(Data records)
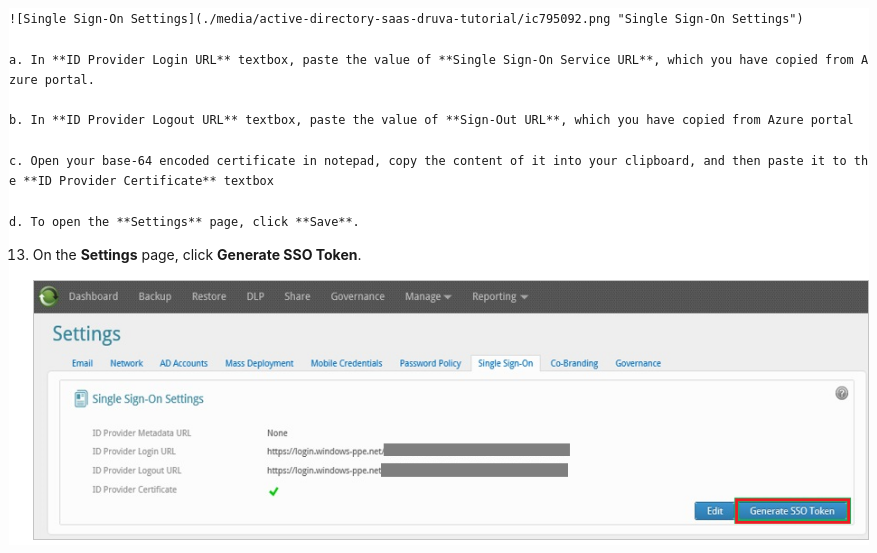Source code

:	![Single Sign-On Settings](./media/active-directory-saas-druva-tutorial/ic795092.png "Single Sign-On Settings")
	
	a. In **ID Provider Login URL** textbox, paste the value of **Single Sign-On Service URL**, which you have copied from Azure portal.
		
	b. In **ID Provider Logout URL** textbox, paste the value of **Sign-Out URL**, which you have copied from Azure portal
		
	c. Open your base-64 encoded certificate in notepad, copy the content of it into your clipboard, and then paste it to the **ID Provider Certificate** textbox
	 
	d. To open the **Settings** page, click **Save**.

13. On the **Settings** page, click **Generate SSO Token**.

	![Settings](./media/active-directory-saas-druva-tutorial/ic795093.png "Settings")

Problem to solve:
Please count the lines in the data that include the word "Single" and report the number by itself.

Written answer:
2